Picture
The Tory party's annual conference in underway in Manchester UK.

What you make off their plans depends on many things such as your political leanings, personal circumstances and much more. They will never please every citizen but hopefully they will formulate ideas and plans designed to help the country economically and maintain a peaceful society. On the agenda as always will be the government's education plans. It seems however that some hold a totally different view on education.

The former head of Ofsted, Chris Woodhead has stated that far from the school leaving age increasing to 18, as planned, it should be reduced to 14. Much as there is some sense in this overall it is bonkers.

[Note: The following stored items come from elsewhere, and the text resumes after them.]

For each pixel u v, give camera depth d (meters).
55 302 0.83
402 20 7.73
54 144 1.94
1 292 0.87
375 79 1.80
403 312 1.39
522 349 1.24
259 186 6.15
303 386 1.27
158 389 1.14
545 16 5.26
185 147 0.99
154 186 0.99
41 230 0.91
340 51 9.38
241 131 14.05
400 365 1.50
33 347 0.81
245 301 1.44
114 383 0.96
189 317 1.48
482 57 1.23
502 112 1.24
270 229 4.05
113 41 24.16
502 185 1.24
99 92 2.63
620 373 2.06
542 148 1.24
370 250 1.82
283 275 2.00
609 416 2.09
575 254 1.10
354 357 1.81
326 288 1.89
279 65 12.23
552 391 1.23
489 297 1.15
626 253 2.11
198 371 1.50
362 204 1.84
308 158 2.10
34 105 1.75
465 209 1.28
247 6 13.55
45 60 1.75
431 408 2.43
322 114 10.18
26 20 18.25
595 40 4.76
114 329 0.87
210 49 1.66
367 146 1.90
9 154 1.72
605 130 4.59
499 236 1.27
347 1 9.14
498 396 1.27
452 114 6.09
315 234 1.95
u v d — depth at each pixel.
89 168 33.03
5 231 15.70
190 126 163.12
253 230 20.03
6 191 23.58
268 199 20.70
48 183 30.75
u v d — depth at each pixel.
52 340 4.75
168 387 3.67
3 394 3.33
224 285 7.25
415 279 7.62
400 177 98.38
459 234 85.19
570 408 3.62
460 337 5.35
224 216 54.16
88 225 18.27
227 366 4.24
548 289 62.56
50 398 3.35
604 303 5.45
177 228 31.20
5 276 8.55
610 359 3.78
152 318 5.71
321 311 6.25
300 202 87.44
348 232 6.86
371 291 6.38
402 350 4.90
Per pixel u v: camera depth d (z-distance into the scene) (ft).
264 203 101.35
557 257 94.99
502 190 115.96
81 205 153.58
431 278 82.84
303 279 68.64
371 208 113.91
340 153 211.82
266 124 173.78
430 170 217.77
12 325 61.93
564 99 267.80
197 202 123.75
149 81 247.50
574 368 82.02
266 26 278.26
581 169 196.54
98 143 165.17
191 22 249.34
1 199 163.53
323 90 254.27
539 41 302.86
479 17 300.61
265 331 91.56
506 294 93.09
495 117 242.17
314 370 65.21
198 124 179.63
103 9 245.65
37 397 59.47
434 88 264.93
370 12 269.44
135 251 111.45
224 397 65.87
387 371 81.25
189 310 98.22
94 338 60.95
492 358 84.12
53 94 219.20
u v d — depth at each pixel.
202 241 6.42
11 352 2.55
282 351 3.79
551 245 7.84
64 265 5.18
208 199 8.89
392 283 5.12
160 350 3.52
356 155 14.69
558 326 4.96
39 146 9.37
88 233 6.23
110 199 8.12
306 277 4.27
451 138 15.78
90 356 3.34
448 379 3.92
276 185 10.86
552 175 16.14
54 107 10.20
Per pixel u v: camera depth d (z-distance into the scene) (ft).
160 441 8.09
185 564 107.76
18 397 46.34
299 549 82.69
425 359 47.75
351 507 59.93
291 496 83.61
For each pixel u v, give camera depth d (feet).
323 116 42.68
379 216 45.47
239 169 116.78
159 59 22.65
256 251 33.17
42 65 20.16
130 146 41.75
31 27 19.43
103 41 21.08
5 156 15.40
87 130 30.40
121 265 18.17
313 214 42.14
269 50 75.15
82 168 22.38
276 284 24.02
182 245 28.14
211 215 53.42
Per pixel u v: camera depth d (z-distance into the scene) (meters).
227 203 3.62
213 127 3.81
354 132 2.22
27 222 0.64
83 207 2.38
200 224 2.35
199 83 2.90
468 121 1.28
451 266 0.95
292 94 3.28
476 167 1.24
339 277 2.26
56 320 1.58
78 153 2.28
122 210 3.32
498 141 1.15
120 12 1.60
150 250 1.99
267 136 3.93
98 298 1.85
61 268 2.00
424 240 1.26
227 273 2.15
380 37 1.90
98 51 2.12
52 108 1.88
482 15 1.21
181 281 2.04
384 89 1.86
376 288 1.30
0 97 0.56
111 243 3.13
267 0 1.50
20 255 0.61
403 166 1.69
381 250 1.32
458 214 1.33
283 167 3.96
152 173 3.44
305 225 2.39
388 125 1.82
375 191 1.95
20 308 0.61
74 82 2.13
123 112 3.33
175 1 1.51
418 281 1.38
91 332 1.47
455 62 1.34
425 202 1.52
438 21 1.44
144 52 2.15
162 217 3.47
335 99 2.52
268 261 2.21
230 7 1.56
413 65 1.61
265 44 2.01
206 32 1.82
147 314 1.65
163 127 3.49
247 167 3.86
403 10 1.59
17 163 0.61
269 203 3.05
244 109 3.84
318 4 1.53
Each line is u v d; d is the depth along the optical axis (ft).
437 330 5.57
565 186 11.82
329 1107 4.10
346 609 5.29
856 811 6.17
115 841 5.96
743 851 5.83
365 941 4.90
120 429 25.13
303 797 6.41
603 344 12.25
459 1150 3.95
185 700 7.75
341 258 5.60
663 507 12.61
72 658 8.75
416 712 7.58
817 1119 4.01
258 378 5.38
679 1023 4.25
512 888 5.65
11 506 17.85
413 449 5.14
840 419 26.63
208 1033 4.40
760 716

The man involved, Chris Woodhead, has said that, "If a child at 14 has mastered basic literacy and numeracy, I would be very happy for that child to leave school and to go into a combination of apprenticeship and further education training and a practical, hands-on, craft-based training that takes them through into a job."

Sounds perfect, doesn't it.

However it will only be children from poorer backgrounds as others will fare better at school. There are few if any proper apprenticeships available in the UK so the dole queue seem to beckon. Even when this writer was a child in 50s UK the school leaving age was 15. 14 would take a backward step a huge distance. Of course then many of these young men became cannon fodder.

There have always been some kids unwilling or unable to learn but there have also been many that with the right sort of encouragement eventually blossom academically. Woodhead also said that t was a" "recipe for disaster" to make young people study English and maths up to the age of 18, and said it was a mistake to make vocational education "quasi-academic"".

Some of this makes good sense but the government will have to think long and hard about the school leaving age. Simply abandoning kids aged 14 to an uncertain future should not be an option. If the last 4 years of their education was spent in a vocational role it could work.

An ill thought and hastily developed plan could see a generation on the scrap heap with all the associated problems that would bring. Mr Woodhead has said that leaving school at 14 could be the best option for children less academically inclined but maybe it will just mean that less bright children are ignored by their teachers.